READING PASSAGE
..............................
In a strong New York Times Book Review piece, George Packer surveys the common ground shared by disparate pundits Chris Hedges, a revolutionary on the Left, and the Libertarian-ish Charles Murray, who claims to love both meritocracy and Sarah Palin, go figure. In new titles by each author (here and here), Packer reads the dissatisfaction in America that wasn’t quelled by the evanescence of Occupy, the white-hot anger of the Tea Party or the Presidency of Barack Obama. At the root of this multi-ideological discontent is a stinging anti-government strain, powered by the belief that the system is rigged, if for different reasons. Packer, however, is left wanting by both books.
..............................
INFORMATION SUPPLIED
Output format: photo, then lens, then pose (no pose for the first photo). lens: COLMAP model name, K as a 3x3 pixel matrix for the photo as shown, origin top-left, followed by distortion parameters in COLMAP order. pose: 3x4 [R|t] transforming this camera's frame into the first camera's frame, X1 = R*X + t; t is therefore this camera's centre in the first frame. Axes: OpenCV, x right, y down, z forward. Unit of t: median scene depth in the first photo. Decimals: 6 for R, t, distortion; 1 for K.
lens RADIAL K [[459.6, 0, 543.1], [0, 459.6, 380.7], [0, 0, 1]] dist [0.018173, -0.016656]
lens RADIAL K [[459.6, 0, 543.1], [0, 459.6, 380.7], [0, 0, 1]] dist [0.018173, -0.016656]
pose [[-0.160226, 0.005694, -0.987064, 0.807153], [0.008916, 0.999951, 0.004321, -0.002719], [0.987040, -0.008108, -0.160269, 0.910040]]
..............................
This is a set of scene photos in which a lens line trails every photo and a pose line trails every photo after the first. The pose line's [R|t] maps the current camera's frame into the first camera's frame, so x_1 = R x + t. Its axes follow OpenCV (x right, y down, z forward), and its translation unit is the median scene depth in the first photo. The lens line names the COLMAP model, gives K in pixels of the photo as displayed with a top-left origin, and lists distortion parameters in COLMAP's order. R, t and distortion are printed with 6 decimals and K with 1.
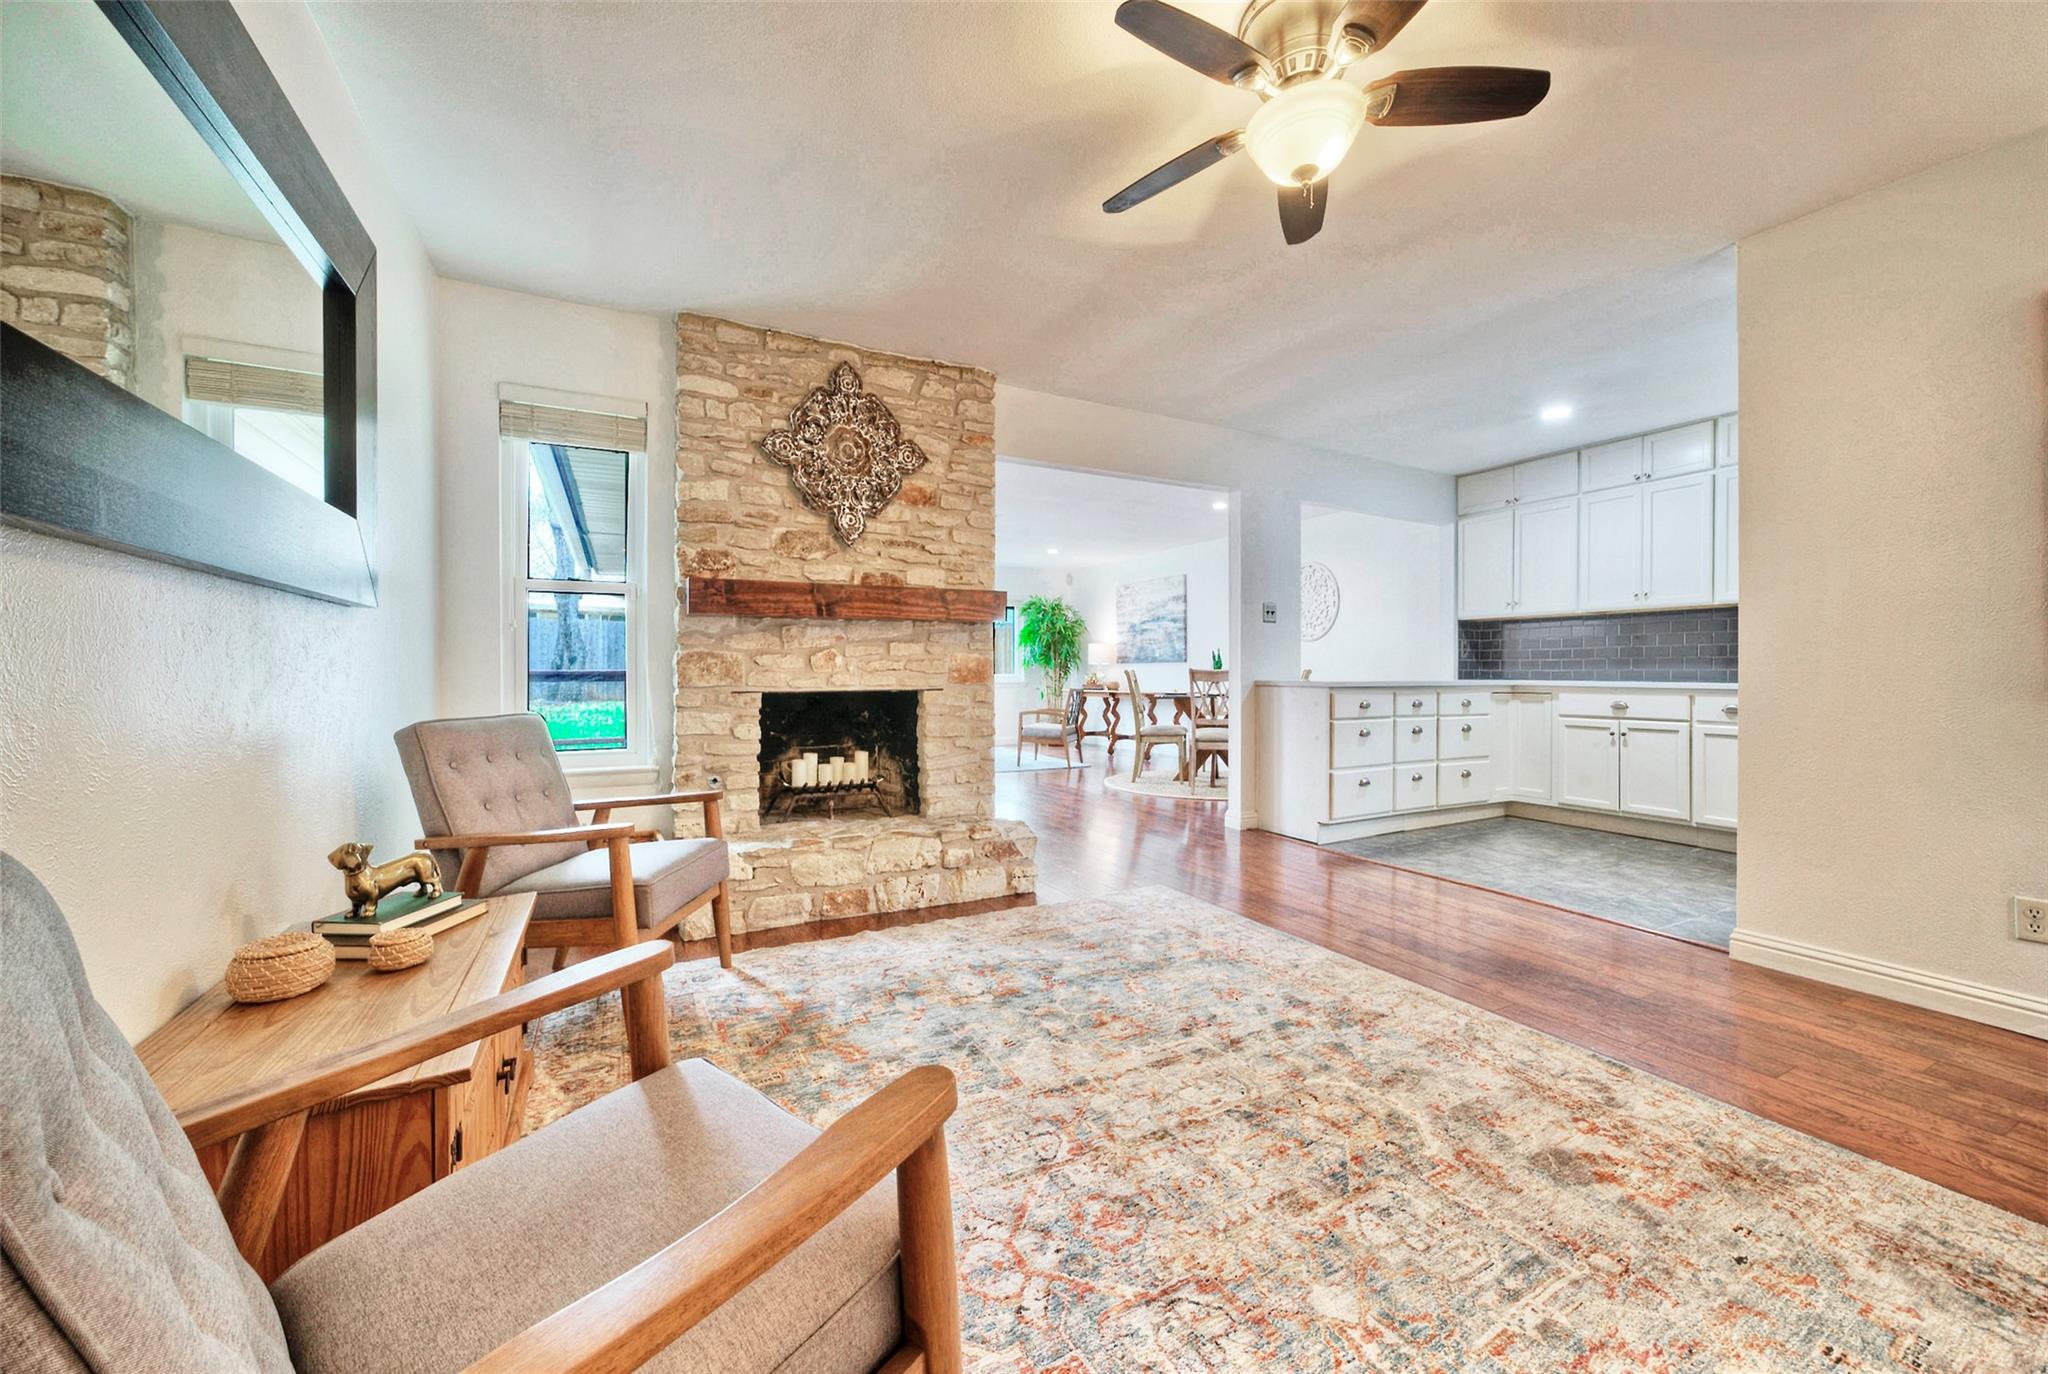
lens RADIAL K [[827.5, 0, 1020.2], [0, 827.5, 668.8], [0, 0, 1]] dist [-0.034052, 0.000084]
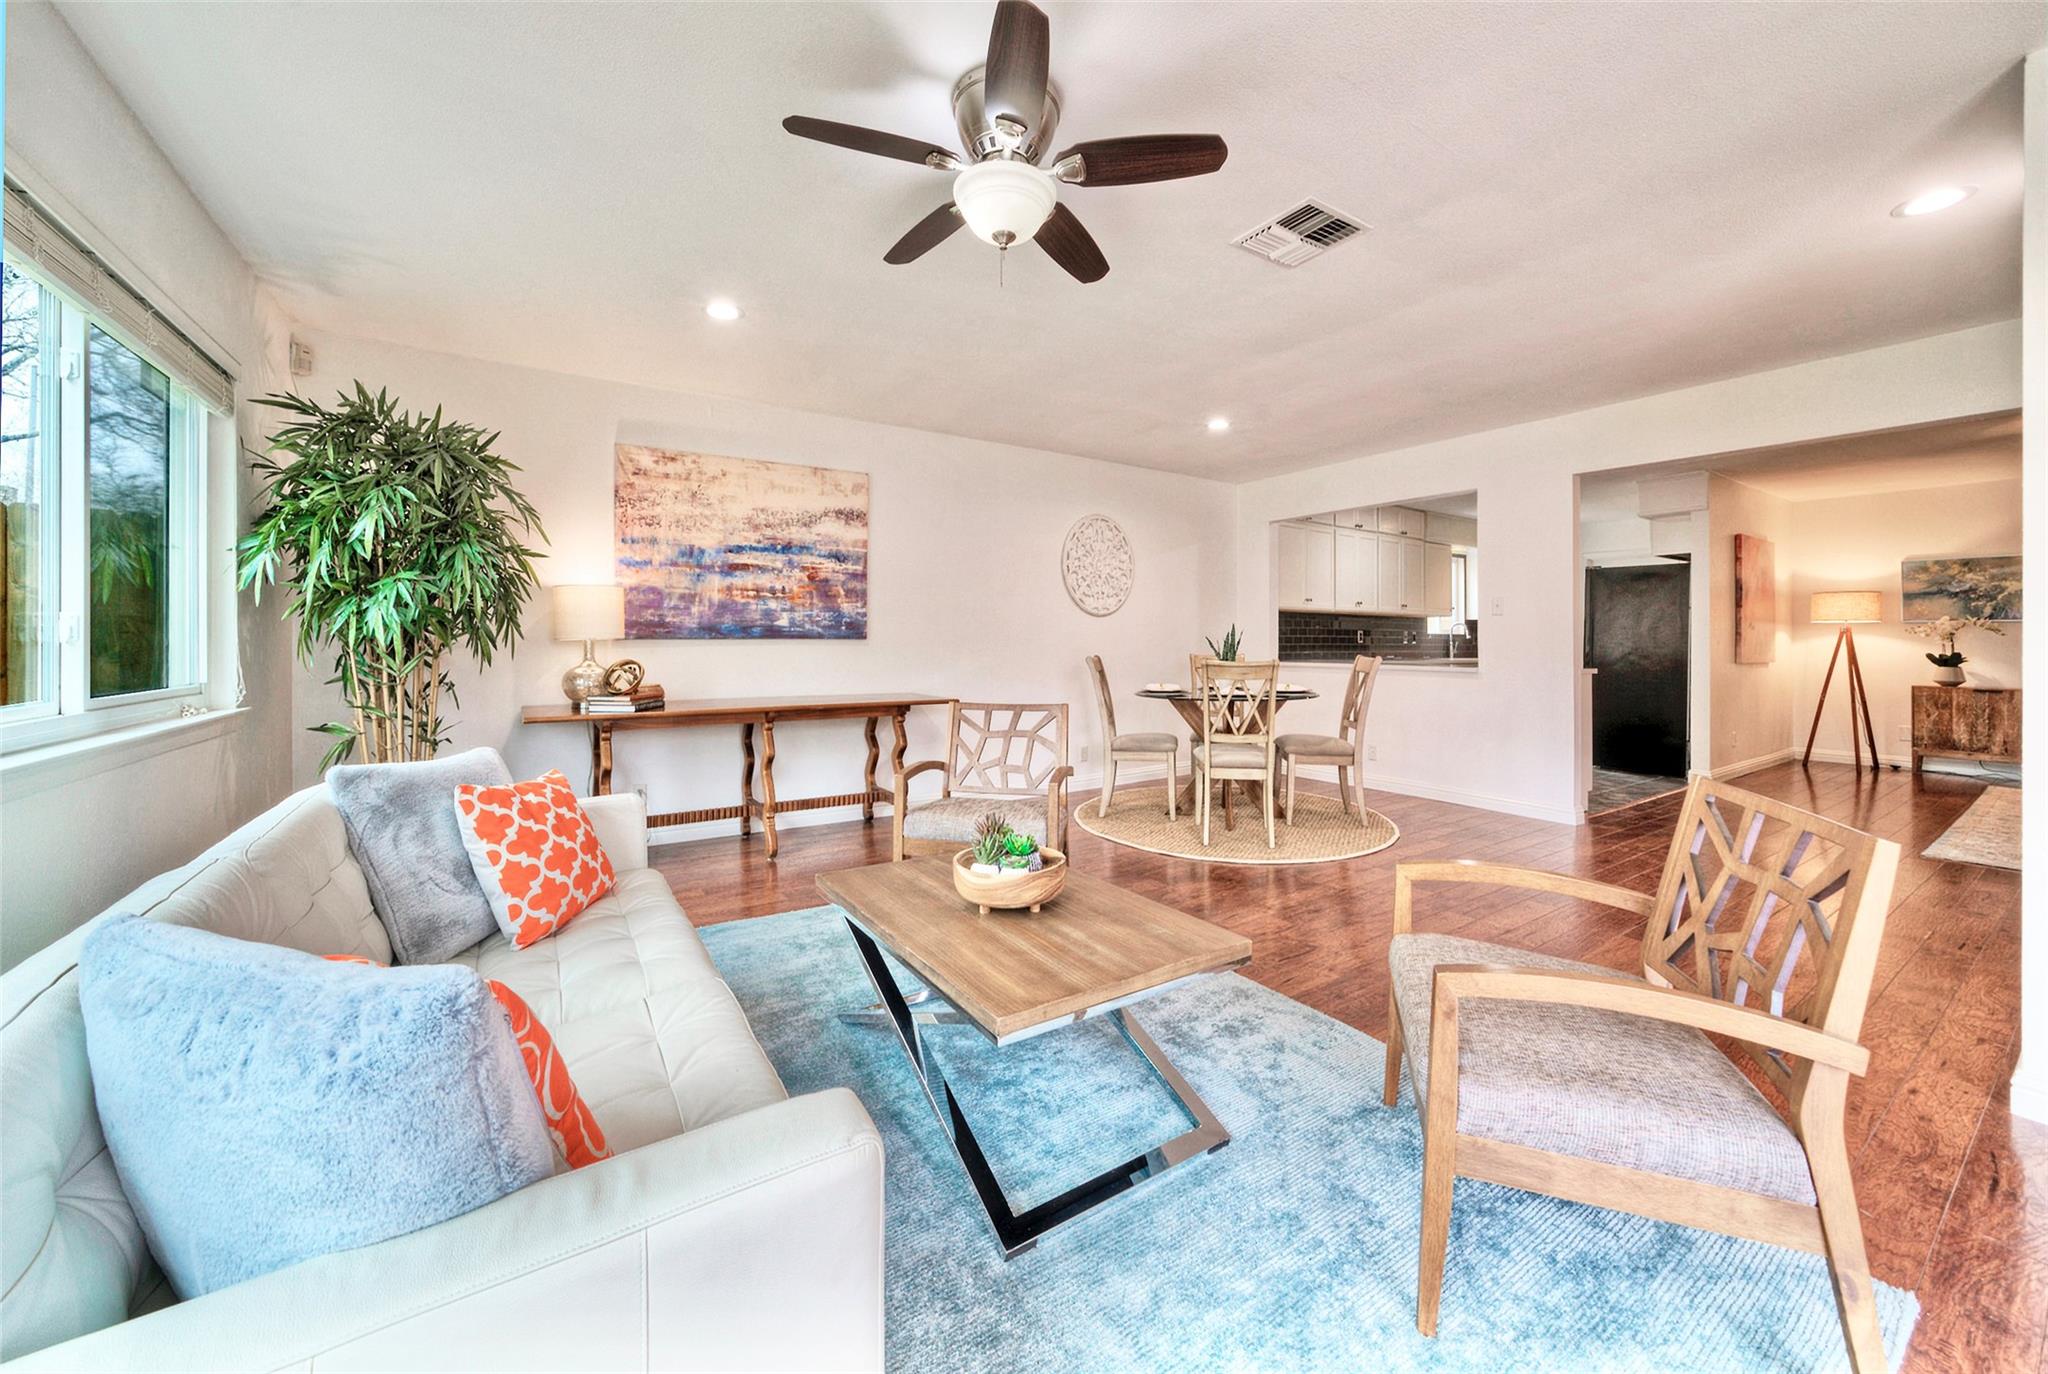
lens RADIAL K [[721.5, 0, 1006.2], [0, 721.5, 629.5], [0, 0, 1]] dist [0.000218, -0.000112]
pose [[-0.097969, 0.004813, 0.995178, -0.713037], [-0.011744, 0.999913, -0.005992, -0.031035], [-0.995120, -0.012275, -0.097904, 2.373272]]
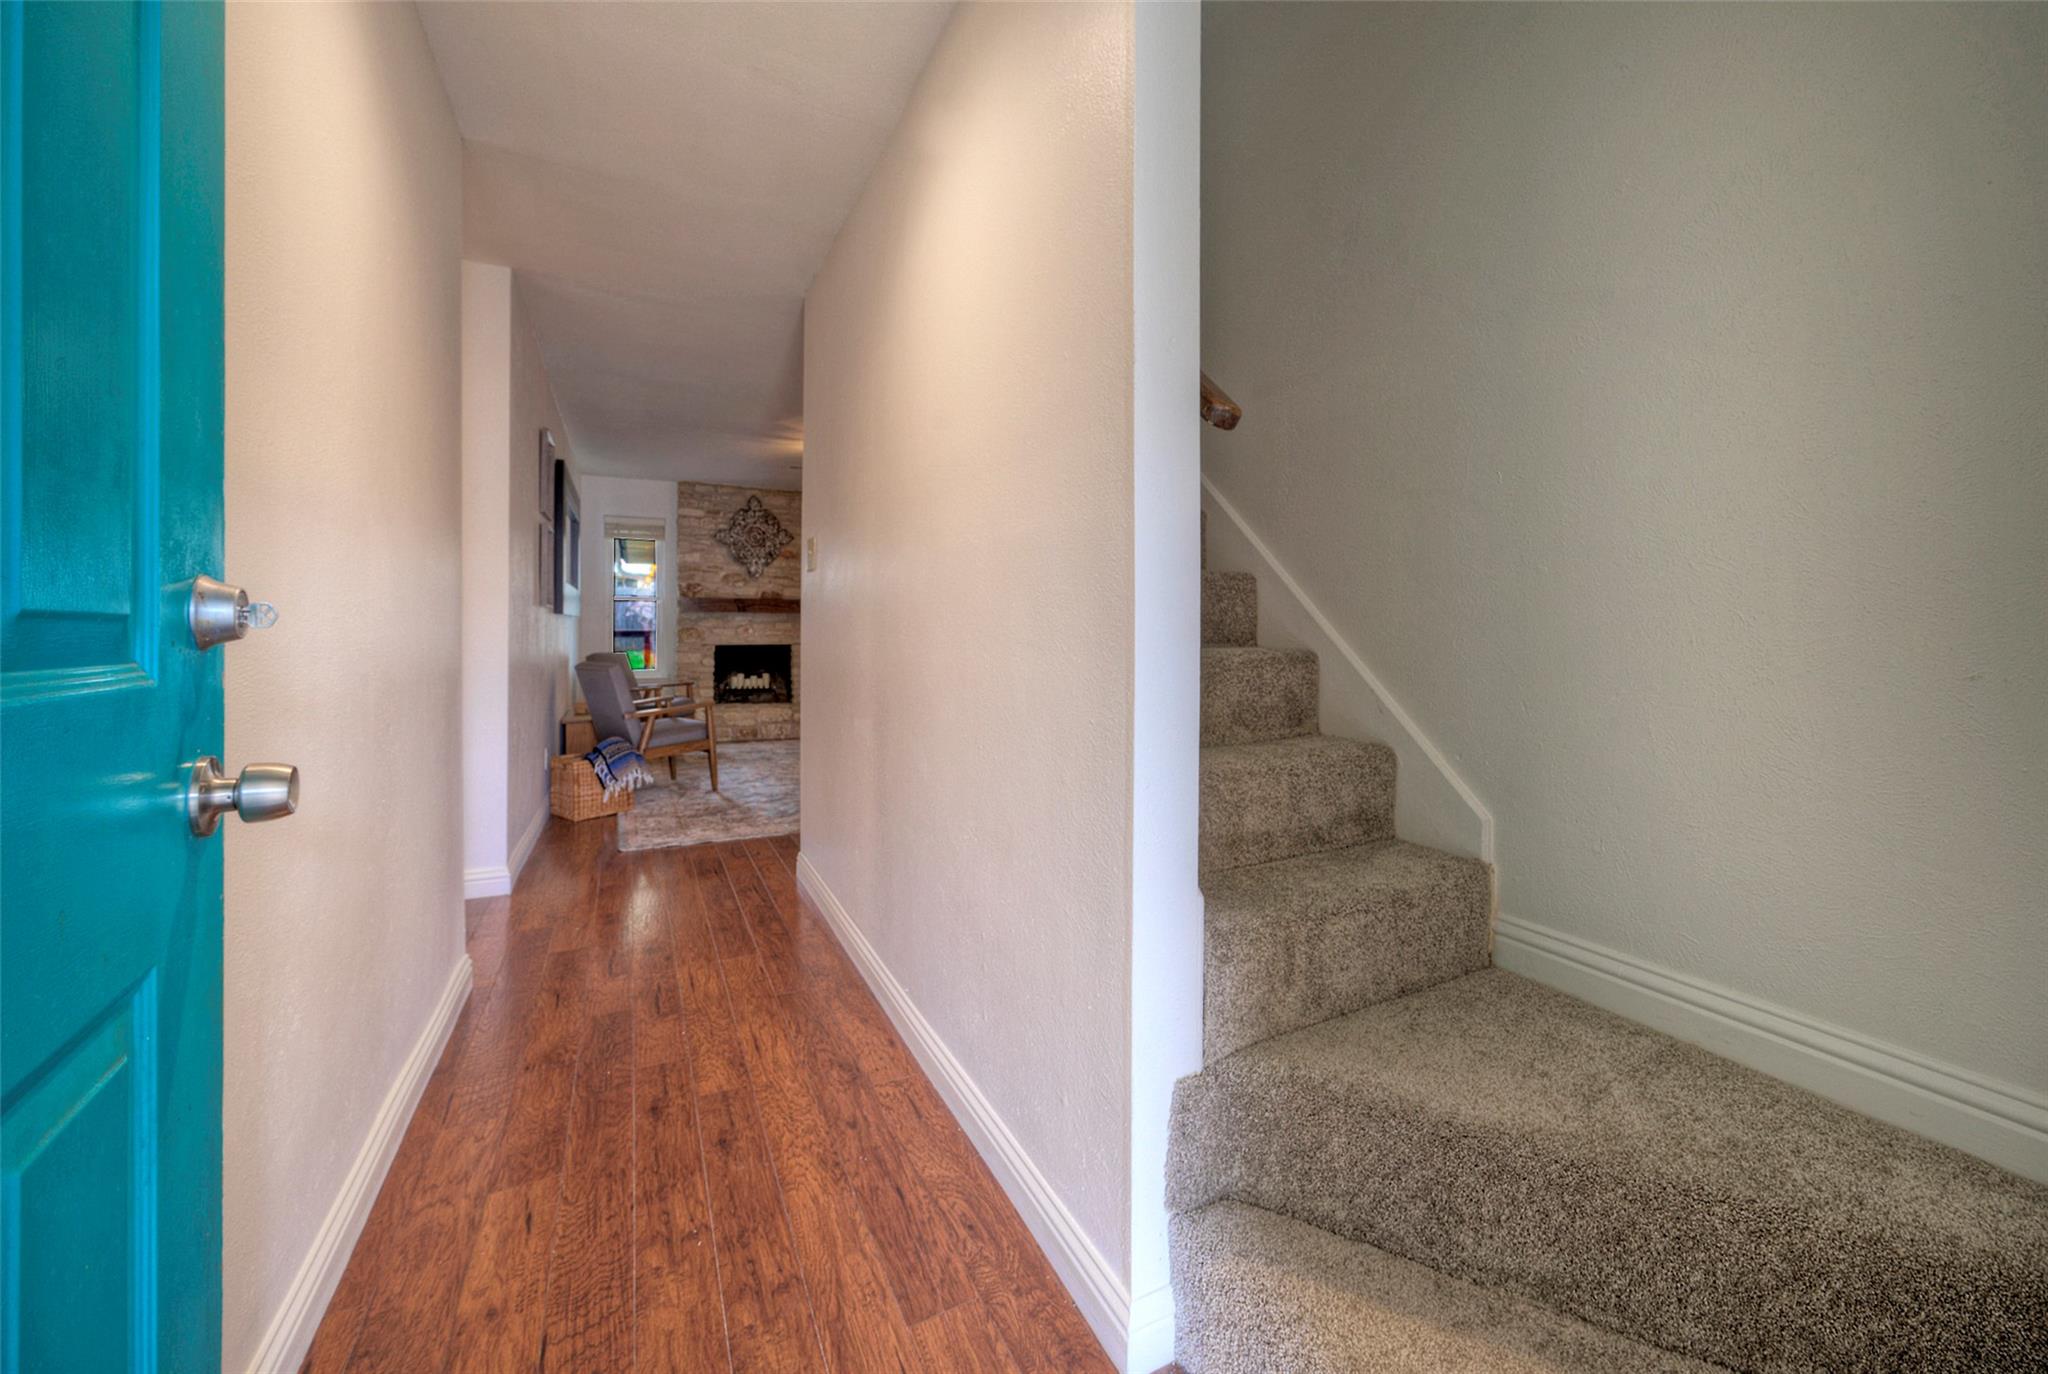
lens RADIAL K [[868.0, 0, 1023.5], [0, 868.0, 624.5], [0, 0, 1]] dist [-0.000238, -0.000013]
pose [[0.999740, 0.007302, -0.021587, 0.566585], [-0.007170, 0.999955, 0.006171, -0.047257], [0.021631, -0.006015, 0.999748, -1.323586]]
..............................
WHAT THIS EXERCISE ASKS
A. Please swap "Packer" for "the reviewer" in the paragraph on George Packer's review, and give the stretch from "In a strong" through "by both books." with that change.
B. In the paragraph on George Packer's review, what two things does Charles Murray claim to love?
C. Take the paragraph on George Packer's review further, picking up after its last sentence.

TASK-BY-TASK OUTPUTS
A.
In a strong New York Times Book Review piece, George the reviewer surveys the common ground shared by disparate pundits Chris Hedges, a revolutionary on the Left, and the Libertarian-ish Charles Murray, who claims to love both meritocracy and Sarah Palin, go figure. In new titles by each author (here and here), the reviewer reads the dissatisfaction in America that wasn’t quelled by the evanescence of Occupy, the white-hot anger of the Tea Party or the Presidency of Barack Obama. At the root of this multi-ideological discontent is a stinging anti-government strain, powered by the belief that the system is rigged, if for different reasons. the reviewer, however, is left wanting by both books.

B. Meritocracy and Sarah Palin.

C.
His opening:
A few years ago, it wasn’t hard to find Americans who thought a revolution was coming. At the depths of the recession, in hard-hit places like the North Carolina tobacco country or the exurbs of Tampa Bay, I met plenty of people who believed we were one power blackout or gas shortage away from civil unrest, political violence, even martial law. The feeling didn’t conform to strictly partisan lines, and the objects of wrath included bêtes noires of both the left and the right: banks, oil companies, federal and state governments, news media. At Zuccotti Park in Lower Manhattan, a Tea Party couple visiting from rural Virginia was surprised to find a patch of common ground with Occupiers — at least until the discussion turned to actual policies. The anger was populist, which is ideologically capacious. The enemy was bigness, feathering its own nest and conspiring against the little guy.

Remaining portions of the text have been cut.